_Job_
Reproduce every one of the entries below verbatim, line for line.

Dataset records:

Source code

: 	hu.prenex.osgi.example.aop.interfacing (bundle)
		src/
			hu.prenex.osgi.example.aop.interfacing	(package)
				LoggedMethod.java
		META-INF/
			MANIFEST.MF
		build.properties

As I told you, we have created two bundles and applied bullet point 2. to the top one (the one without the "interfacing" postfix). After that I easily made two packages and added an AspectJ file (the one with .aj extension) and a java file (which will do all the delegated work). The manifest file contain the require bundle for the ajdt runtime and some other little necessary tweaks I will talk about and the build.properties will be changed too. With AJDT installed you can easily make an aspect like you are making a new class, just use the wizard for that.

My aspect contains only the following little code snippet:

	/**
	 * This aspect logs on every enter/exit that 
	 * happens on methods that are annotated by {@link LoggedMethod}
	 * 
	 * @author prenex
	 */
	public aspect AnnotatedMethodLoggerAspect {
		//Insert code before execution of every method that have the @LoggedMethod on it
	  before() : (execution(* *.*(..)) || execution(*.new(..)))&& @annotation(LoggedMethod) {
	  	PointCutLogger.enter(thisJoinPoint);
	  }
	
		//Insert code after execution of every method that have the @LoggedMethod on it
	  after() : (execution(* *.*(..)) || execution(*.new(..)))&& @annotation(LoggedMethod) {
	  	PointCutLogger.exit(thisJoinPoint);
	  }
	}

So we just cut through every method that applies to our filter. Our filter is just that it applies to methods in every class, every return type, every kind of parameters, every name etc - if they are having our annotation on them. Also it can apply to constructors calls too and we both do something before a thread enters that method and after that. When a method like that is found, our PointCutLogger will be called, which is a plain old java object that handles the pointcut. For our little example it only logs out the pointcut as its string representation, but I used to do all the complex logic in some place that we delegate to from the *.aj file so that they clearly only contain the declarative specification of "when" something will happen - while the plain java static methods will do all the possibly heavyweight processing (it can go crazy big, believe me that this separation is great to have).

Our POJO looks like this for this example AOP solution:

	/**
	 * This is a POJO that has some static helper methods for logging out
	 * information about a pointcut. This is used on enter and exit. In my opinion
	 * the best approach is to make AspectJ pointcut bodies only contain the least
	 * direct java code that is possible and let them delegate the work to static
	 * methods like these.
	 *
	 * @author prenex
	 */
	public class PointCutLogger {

_Result for this task_
Source code

: 	hu.prenex.osgi.example.aop.interfacing (bundle)
		src/
			hu.prenex.osgi.example.aop.interfacing	(package)
				LoggedMethod.java
		META-INF/
			MANIFEST.MF
		build.properties

As I told you, we have created two bundles and applied bullet point 2. to the top one (the one without the "interfacing" postfix). After that I easily made two packages and added an AspectJ file (the one with .aj extension) and a java file (which will do all the delegated work). The manifest file contain the require bundle for the ajdt runtime and some other little necessary tweaks I will talk about and the build.properties will be changed too. With AJDT installed you can easily make an aspect like you are making a new class, just use the wizard for that.

My aspect contains only the following little code snippet:

	/**
	 * This aspect logs on every enter/exit that 
	 * happens on methods that are annotated by {@link LoggedMethod}
	 * 
	 * @author prenex
	 */
	public aspect AnnotatedMethodLoggerAspect {
		//Insert code before execution of every method that have the @LoggedMethod on it
	  before() : (execution(* *.*(..)) || execution(*.new(..)))&& @annotation(LoggedMethod) {
	  	PointCutLogger.enter(thisJoinPoint);
	  }
	
		//Insert code after execution of every method that have the @LoggedMethod on it
	  after() : (execution(* *.*(..)) || execution(*.new(..)))&& @annotation(LoggedMethod) {
	  	PointCutLogger.exit(thisJoinPoint);
	  }
	}

So we just cut through every method that applies to our filter. Our filter is just that it applies to methods in every class, every return type, every kind of parameters, every name etc - if they are having our annotation on them. Also it can apply to constructors calls too and we both do something before a thread enters that method and after that. When a method like that is found, our PointCutLogger will be called, which is a plain old java object that handles the pointcut. For our little example it only logs out the pointcut as its string representation, but I used to do all the complex logic in some place that we delegate to from the *.aj file so that they clearly only contain the declarative specification of "when" something will happen - while the plain java static methods will do all the possibly heavyweight processing (it can go crazy big, believe me that this separation is great to have).

Our POJO looks like this for this example AOP solution:

	/**
	 * This is a POJO that has some static helper methods for logging out
	 * information about a pointcut. This is used on enter and exit. In my opinion
	 * the best approach is to make AspectJ pointcut bodies only contain the least
	 * direct java code that is possible and let them delegate the work to static
	 * methods like these.
	 *
	 * @author prenex
	 */
	public class PointCutLogger {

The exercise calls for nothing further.